The EyeSee is a mannequin with a camera and facial recognition software embedded in one eye. While security cameras could do the trick too, this system offers much better data, as it's closer to the shoppers and resides at eye-level with them. EyeSee watches and culls data from patrons — logging things like age, gender and ethnicity — while giving store owners focused data that helps shape their marketing, merchandising, signage and other promotions.
For example, one store changed its window displays after noticing that the men who came to shop in the first couple of days of a sale actually purchased more than female patrons. An apparel retailer launched a children's line after noticing that more than half of its mid-afternoon traffic was made up of kids. And another shop placed Chinese-speaking personnel at one of its doors when it learned that a third of the visitors who entered after 4 p.m. there were Asian.
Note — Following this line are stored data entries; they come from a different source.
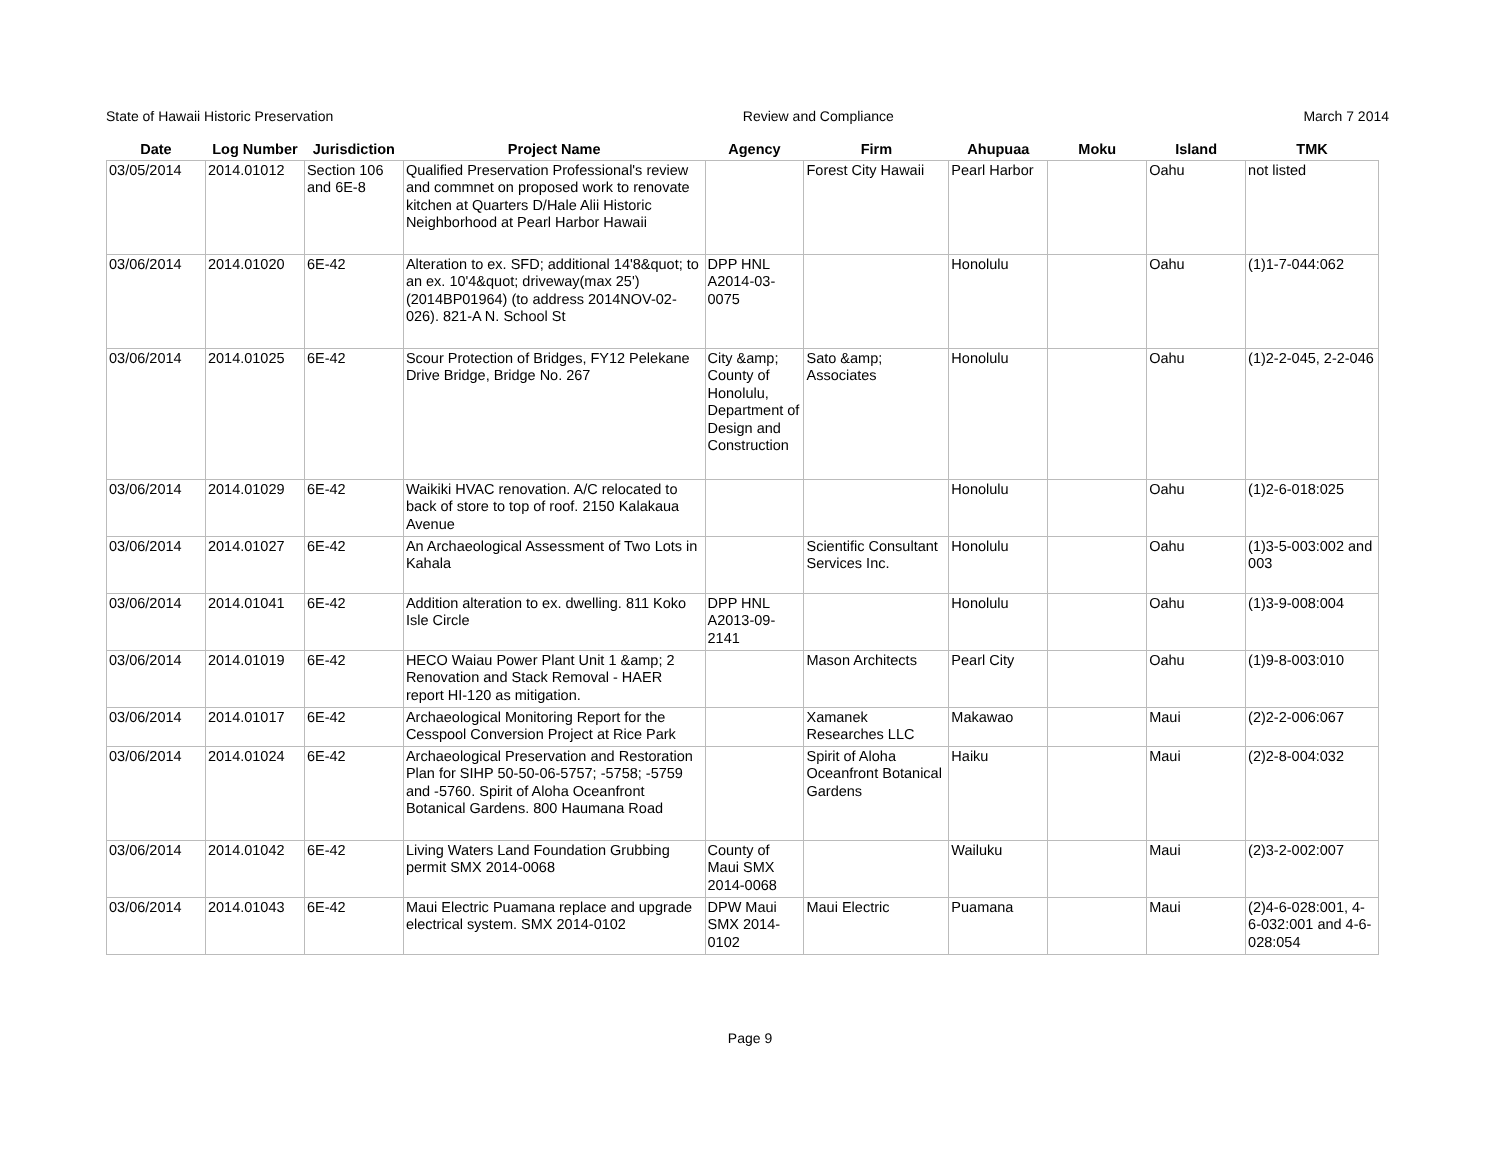State of Hawaii Historic Preservation Review and Compliance March 7 2014
| Date | Log Number | Jurisdiction | Project Name | Agency | Firm | Ahupuaa | Moku | Island | TMK |
| --- | --- | --- | --- | --- | --- | --- | --- | --- | --- |
| 03/05/2014 | 2014.01012 | Section 106 and 6E-8 | Qualified Preservation Professional's review and commnet on proposed work to renovate kitchen at Quarters D/Hale Alii Historic Neighborhood at Pearl Harbor Hawaii | | Forest City Hawaii | Pearl Harbor | | Oahu | not listed |
| 03/06/2014 | 2014.01020 | 6E-42 | Alteration to ex. SFD; additional 14'8&quot; to an ex. 10'4&quot; driveway(max 25') (2014BP01964) (to address 2014NOV-02-026). 821-A N. School St | DPP HNL A2014-03-0075 | | Honolulu | | Oahu | (1)1-7-044:062 |
| 03/06/2014 | 2014.01025 | 6E-42 | Scour Protection of Bridges, FY12 Pelekane Drive Bridge, Bridge No. 267 | City &amp; County of Honolulu, Department of Design and Construction | Sato &amp; Associates | Honolulu | | Oahu | (1)2-2-045, 2-2-046 |
| 03/06/2014 | 2014.01029 | 6E-42 | Waikiki HVAC renovation. A/C relocated to back of store to top of roof. 2150 Kalakaua Avenue | | | Honolulu | | Oahu | (1)2-6-018:025 |
| 03/06/2014 | 2014.01027 | 6E-42 | An Archaeological Assessment of Two Lots in Kahala | | Scientific Consultant Services Inc. | Honolulu | | Oahu | (1)3-5-003:002 and 003 |
| 03/06/2014 | 2014.01041 | 6E-42 | Addition alteration to ex. dwelling. 811 Koko Isle Circle | DPP HNL A2013-09-2141 | | Honolulu | | Oahu | (1)3-9-008:004 |
| 03/06/2014 | 2014.01019 | 6E-42 | HECO Waiau Power Plant Unit 1 &amp; 2 Renovation and Stack Removal - HAER report HI-120 as mitigation. | | Mason Architects | Pearl City | | Oahu | (1)9-8-003:010 |
| 03/06/2014 | 2014.01017 | 6E-42 | Archaeological Monitoring Report for the Cesspool Conversion Project at Rice Park | | Xamanek Researches LLC | Makawao | | Maui | (2)2-2-006:067 |
| 03/06/2014 | 2014.01024 | 6E-42 | Archaeological Preservation and Restoration Plan for SIHP 50-50-06-5757; -5758; -5759 and -5760. Spirit of Aloha Oceanfront Botanical Gardens. 800 Haumana Road | | Spirit of Aloha Oceanfront Botanical Gardens | Haiku | | Maui | (2)2-8-004:032 |
| 03/06/2014 | 2014.01042 | 6E-42 | Living Waters Land Foundation Grubbing permit SMX 2014-0068 | County of Maui SMX 2014-0068 | | Wailuku | | Maui | (2)3-2-002:007 |
| 03/06/2014 | 2014.01043 | 6E-42 | Maui Electric Puamana replace and upgrade electrical system. SMX 2014-0102 | DPW Maui SMX 2014-0102 | Maui Electric | Puamana | | Maui | (2)4-6-028:001, 4-6-032:001 and 4-6-028:054 |
Page 9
The mannequin only launched last December, but has been deployed in three European markets as well as the U.S. Currently speech recognition technology is in a test phase, so these units could be the ears as well as the eyes on the ground. This would allow business owners to actually hear what consumers think of the mannequin merchandising and other comments. And plans are in the works to add display screens to the setup, to promote products relevant to a shopper's profile.
For brick-and-mortar retailers, this could be a godsend that finally gives them an edge in an increasingly e-commerce-driven market. e-Retailers have long used customer profiling and data collection to target ads and promotions, and now physical retail stores have something that can help them do the same. For shoppers, however, this can be downright creepy. Sure, it's one thing to be watched for security reasons, but it's quite another to know that businesses can surveil us to collect data and compile profiles.
I'm suddenly reminded of that scene from Minority Report, the one where Tom Cruise's new eyeballs trigger a virtual, customized service push. At the time, it seemed like a crazy bit of science fiction, but maybe we're not all that far away from it after all.